-- Data records follows --

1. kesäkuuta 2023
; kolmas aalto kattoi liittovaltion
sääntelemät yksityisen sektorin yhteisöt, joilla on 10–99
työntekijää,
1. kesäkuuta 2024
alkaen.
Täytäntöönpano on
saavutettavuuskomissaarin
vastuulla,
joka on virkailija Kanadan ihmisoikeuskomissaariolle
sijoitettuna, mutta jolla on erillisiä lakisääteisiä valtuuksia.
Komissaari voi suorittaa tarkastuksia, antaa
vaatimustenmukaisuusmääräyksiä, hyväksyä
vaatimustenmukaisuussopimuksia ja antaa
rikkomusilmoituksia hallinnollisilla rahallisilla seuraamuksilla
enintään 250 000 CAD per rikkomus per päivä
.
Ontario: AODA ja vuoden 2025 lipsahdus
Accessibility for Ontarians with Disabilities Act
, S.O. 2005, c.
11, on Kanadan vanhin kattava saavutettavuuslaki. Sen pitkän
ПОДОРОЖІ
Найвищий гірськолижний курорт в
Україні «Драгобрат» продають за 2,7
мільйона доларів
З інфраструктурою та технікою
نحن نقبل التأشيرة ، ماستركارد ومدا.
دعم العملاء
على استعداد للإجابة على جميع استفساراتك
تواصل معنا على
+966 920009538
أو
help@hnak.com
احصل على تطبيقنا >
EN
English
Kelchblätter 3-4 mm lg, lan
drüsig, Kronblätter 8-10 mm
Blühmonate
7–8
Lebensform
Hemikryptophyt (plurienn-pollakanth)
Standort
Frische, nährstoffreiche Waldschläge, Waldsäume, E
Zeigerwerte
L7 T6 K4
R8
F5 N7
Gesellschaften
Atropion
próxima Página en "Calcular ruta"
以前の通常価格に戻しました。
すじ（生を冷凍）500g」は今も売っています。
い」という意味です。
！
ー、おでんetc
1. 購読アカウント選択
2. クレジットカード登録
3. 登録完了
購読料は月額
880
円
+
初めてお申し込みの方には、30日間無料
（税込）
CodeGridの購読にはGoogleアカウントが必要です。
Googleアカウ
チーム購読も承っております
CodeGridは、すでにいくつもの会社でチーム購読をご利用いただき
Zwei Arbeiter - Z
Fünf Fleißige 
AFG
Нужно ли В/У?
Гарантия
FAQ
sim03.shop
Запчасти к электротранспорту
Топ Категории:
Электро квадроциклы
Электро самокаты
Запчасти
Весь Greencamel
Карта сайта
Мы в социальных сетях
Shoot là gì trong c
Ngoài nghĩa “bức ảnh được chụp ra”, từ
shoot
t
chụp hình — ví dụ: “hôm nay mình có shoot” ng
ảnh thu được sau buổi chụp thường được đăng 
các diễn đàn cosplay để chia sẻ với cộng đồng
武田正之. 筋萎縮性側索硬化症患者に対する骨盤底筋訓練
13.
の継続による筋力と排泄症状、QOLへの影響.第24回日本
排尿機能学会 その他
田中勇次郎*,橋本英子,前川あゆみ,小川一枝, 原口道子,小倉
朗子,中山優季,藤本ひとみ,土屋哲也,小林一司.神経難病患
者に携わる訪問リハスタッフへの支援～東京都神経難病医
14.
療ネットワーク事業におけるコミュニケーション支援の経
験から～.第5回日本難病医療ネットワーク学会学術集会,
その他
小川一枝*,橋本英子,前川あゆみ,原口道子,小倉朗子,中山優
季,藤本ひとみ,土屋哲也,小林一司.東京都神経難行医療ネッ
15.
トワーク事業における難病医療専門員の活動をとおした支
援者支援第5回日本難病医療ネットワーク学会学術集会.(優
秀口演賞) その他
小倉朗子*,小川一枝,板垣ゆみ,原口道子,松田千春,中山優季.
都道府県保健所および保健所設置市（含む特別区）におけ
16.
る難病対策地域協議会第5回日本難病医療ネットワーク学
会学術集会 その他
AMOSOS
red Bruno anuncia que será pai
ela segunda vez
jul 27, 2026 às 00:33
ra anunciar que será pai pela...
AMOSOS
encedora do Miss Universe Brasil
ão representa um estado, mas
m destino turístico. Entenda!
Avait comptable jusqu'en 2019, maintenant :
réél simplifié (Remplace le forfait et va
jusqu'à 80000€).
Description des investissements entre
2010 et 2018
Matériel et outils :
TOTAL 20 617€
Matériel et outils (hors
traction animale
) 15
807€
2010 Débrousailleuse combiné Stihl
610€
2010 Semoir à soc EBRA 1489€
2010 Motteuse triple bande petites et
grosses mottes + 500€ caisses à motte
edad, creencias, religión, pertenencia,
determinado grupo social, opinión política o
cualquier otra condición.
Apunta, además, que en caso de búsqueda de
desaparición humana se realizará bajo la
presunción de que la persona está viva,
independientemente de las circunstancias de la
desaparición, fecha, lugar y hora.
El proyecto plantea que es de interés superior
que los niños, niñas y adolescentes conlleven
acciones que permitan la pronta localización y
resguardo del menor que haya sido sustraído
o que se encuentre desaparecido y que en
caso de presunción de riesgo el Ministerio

-- Data records concluded --

What to work on
From the first line to the last, output the records word for word.

Written solution
1. kesäkuuta 2023
; kolmas aalto kattoi liittovaltion
sääntelemät yksityisen sektorin yhteisöt, joilla on 10–99
työntekijää,
1. kesäkuuta 2024
alkaen.
Täytäntöönpano on
saavutettavuuskomissaarin
vastuulla,
joka on virkailija Kanadan ihmisoikeuskomissaariolle
sijoitettuna, mutta jolla on erillisiä lakisääteisiä valtuuksia.
Komissaari voi suorittaa tarkastuksia, antaa
vaatimustenmukaisuusmääräyksiä, hyväksyä
vaatimustenmukaisuussopimuksia ja antaa
rikkomusilmoituksia hallinnollisilla rahallisilla seuraamuksilla
enintään 250 000 CAD per rikkomus per päivä
.
Ontario: AODA ja vuoden 2025 lipsahdus
Accessibility for Ontarians with Disabilities Act
, S.O. 2005, c.
11, on Kanadan vanhin kattava saavutettavuuslaki. Sen pitkän
ПОДОРОЖІ
Найвищий гірськолижний курорт в
Україні «Драгобрат» продають за 2,7
мільйона доларів
З інфраструктурою та технікою
نحن نقبل التأشيرة ، ماستركارد ومدا.
دعم العملاء
على استعداد للإجابة على جميع استفساراتك
تواصل معنا على
+966 920009538
أو
help@hnak.com
احصل على تطبيقنا >
EN
English
Kelchblätter 3-4 mm lg, lan
drüsig, Kronblätter 8-10 mm
Blühmonate
7–8
Lebensform
Hemikryptophyt (plurienn-pollakanth)
Standort
Frische, nährstoffreiche Waldschläge, Waldsäume, E
Zeigerwerte
L7 T6 K4
R8
F5 N7
Gesellschaften
Atropion
próxima Página en "Calcular ruta"
以前の通常価格に戻しました。
すじ（生を冷凍）500g」は今も売っています。
い」という意味です。
！
ー、おでんetc
1. 購読アカウント選択
2. クレジットカード登録
3. 登録完了
購読料は月額
880
円
+
初めてお申し込みの方には、30日間無料
（税込）
CodeGridの購読にはGoogleアカウントが必要です。
Googleアカウ
チーム購読も承っております
CodeGridは、すでにいくつもの会社でチーム購読をご利用いただき
Zwei Arbeiter - Z
Fünf Fleißige 
AFG
Нужно ли В/У?
Гарантия
FAQ
sim03.shop
Запчасти к электротранспорту
Топ Категории:
Электро квадроциклы
Электро самокаты
Запчасти
Весь Greencamel
Карта сайта
Мы в социальных сетях
Shoot là gì trong c
Ngoài nghĩa “bức ảnh được chụp ra”, từ
shoot
t
chụp hình — ví dụ: “hôm nay mình có shoot” ng
ảnh thu được sau buổi chụp thường được đăng 
các diễn đàn cosplay để chia sẻ với cộng đồng
武田正之. 筋萎縮性側索硬化症患者に対する骨盤底筋訓練
13.
の継続による筋力と排泄症状、QOLへの影響.第24回日本
排尿機能学会 その他
田中勇次郎*,橋本英子,前川あゆみ,小川一枝, 原口道子,小倉
朗子,中山優季,藤本ひとみ,土屋哲也,小林一司.神経難病患
者に携わる訪問リハスタッフへの支援～東京都神経難病医
14.
療ネットワーク事業におけるコミュニケーション支援の経
験から～.第5回日本難病医療ネットワーク学会学術集会,
その他
小川一枝*,橋本英子,前川あゆみ,原口道子,小倉朗子,中山優
季,藤本ひとみ,土屋哲也,小林一司.東京都神経難行医療ネッ
15.
トワーク事業における難病医療専門員の活動をとおした支
援者支援第5回日本難病医療ネットワーク学会学術集会.(優
秀口演賞) その他
小倉朗子*,小川一枝,板垣ゆみ,原口道子,松田千春,中山優季.
都道府県保健所および保健所設置市（含む特別区）におけ
16.
る難病対策地域協議会第5回日本難病医療ネットワーク学
会学術集会 その他
AMOSOS
red Bruno anuncia que será pai
ela segunda vez
jul 27, 2026 às 00:33
ra anunciar que será pai pela...
AMOSOS
encedora do Miss Universe Brasil
ão representa um estado, mas
m destino turístico. Entenda!
Avait comptable jusqu'en 2019, maintenant :
réél simplifié (Remplace le forfait et va
jusqu'à 80000€).
Description des investissements entre
2010 et 2018
Matériel et outils :
TOTAL 20 617€
Matériel et outils (hors
traction animale
) 15
807€
2010 Débrousailleuse combiné Stihl
610€
2010 Semoir à soc EBRA 1489€
2010 Motteuse triple bande petites et
grosses mottes + 500€ caisses à motte
edad, creencias, religión, pertenencia,
determinado grupo social, opinión política o
cualquier otra condición.
Apunta, además, que en caso de búsqueda de
desaparición humana se realizará bajo la
presunción de que la persona está viva,
independientemente de las circunstancias de la
desaparición, fecha, lugar y hora.
El proyecto plantea que es de interés superior
que los niños, niñas y adolescentes conlleven
acciones que permitan la pronta localización y
resguardo del menor que haya sido sustraído
o que se encuentre desaparecido y que en
caso de presunción de riesgo el Ministerio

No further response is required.